## What is being asked
Within the records, determine how many lines contain the word "AperFunction". Your reply must consist of that number only.

## Working data
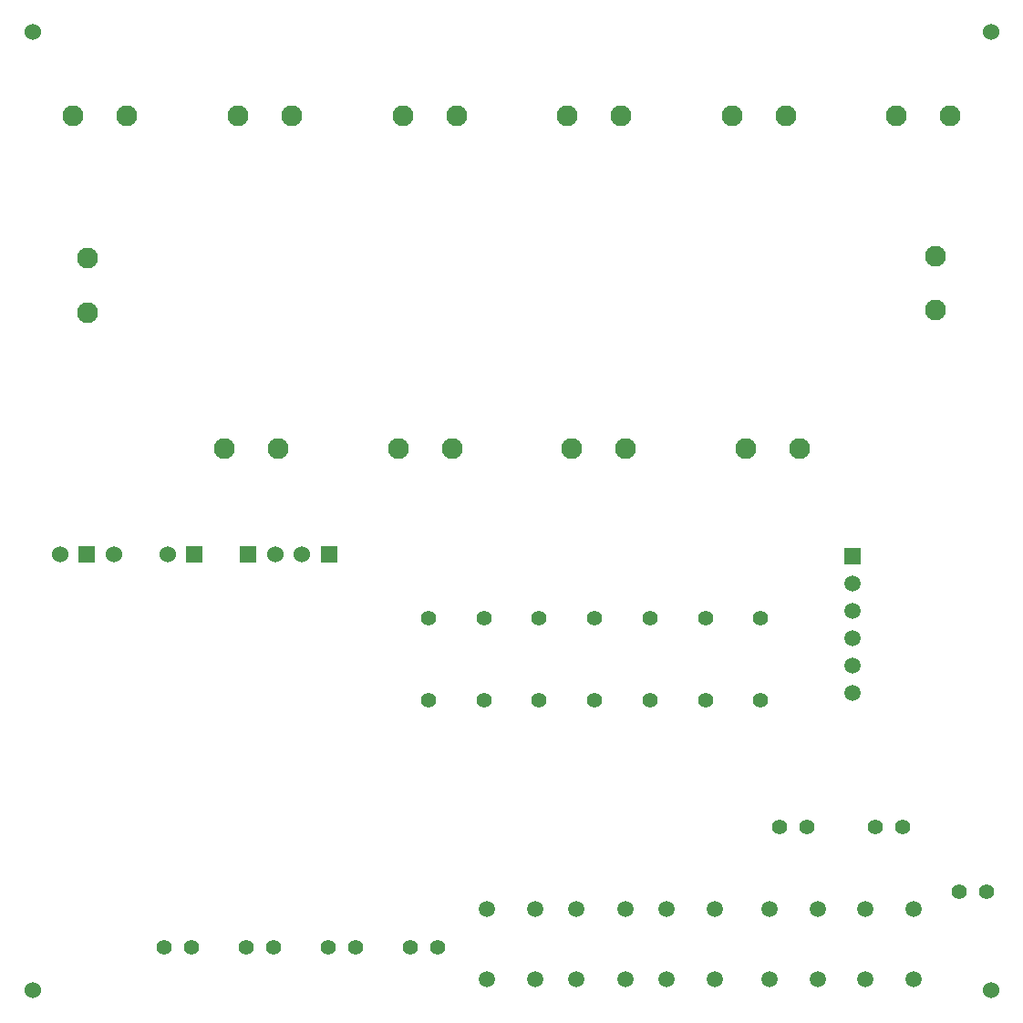
<source format=gbr>
%TF.GenerationSoftware,Altium Limited,Altium Designer,21.8.1 (53)*%
G04 Layer_Color=255*
%FSLAX43Y43*%
%MOMM*%
%TF.SameCoordinates,048A42BD-2BC6-4B9E-88CB-C2FB4D5E15D7*%
%TF.FilePolarity,Positive*%
%TF.FileFunction,Pads,Top*%
%TF.Part,Single*%
G01*
G75*
%TA.AperFunction,ViaPad*%
%ADD13C,1.524*%
%TA.AperFunction,ComponentPad*%
%ADD14C,1.950*%
%ADD15C,1.500*%
%ADD16R,1.524X1.524*%
%ADD17C,1.524*%
%ADD18R,1.500X1.500*%
%ADD19C,1.416*%
%ADD20C,1.400*%
D13*
X92000Y92000D02*
D03*
X3000D02*
D03*
X92000Y3000D02*
D03*
X3000D02*
D03*
D14*
X88220Y84202D02*
D03*
X83220D02*
D03*
X72932D02*
D03*
X67932D02*
D03*
X57644D02*
D03*
X52644D02*
D03*
X42356D02*
D03*
X37356D02*
D03*
X27068D02*
D03*
X22068D02*
D03*
X11780D02*
D03*
X6780D02*
D03*
X8130Y70968D02*
D03*
Y65968D02*
D03*
X86870Y66158D02*
D03*
Y71158D02*
D03*
X69193Y53324D02*
D03*
X74193D02*
D03*
X53064D02*
D03*
X58064D02*
D03*
X36935D02*
D03*
X41935D02*
D03*
X20806D02*
D03*
X25806D02*
D03*
D15*
X53521Y4050D02*
D03*
Y10550D02*
D03*
X58021Y4050D02*
D03*
Y10550D02*
D03*
X71410Y4050D02*
D03*
Y10550D02*
D03*
X75910Y4050D02*
D03*
Y10550D02*
D03*
X79121Y30654D02*
D03*
Y33194D02*
D03*
Y35734D02*
D03*
Y38274D02*
D03*
Y40814D02*
D03*
X61885Y4050D02*
D03*
Y10550D02*
D03*
X66385Y4050D02*
D03*
Y10550D02*
D03*
X45157Y4050D02*
D03*
Y10550D02*
D03*
X49657Y4050D02*
D03*
Y10550D02*
D03*
X80300Y4050D02*
D03*
Y10550D02*
D03*
X84800Y4050D02*
D03*
Y10550D02*
D03*
D16*
X23030Y43504D02*
D03*
X30530D02*
D03*
X18030D02*
D03*
X8030D02*
D03*
D17*
X25530D02*
D03*
X28030D02*
D03*
X15530D02*
D03*
X10530D02*
D03*
X5530D02*
D03*
D18*
X79121Y43354D02*
D03*
D19*
X89027Y12192D02*
D03*
X91567D02*
D03*
X81264Y18161D02*
D03*
X83804D02*
D03*
X15240Y6985D02*
D03*
X17780D02*
D03*
X22860D02*
D03*
X25400D02*
D03*
X30480D02*
D03*
X33020D02*
D03*
X38100D02*
D03*
X40640D02*
D03*
X72374Y18161D02*
D03*
X74914D02*
D03*
D20*
X60326Y29972D02*
D03*
Y37592D02*
D03*
X65469Y29972D02*
D03*
Y37592D02*
D03*
X39752Y29972D02*
D03*
Y37592D02*
D03*
X55182Y29972D02*
D03*
Y37592D02*
D03*
X70613Y29972D02*
D03*
Y37592D02*
D03*
X44896Y29972D02*
D03*
Y37592D02*
D03*
X50039Y29972D02*
D03*
Y37592D02*
D03*
%TF.MD5,177dbe7ae20607256996de8499245b60*%
M02*

</source>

## Answer box
2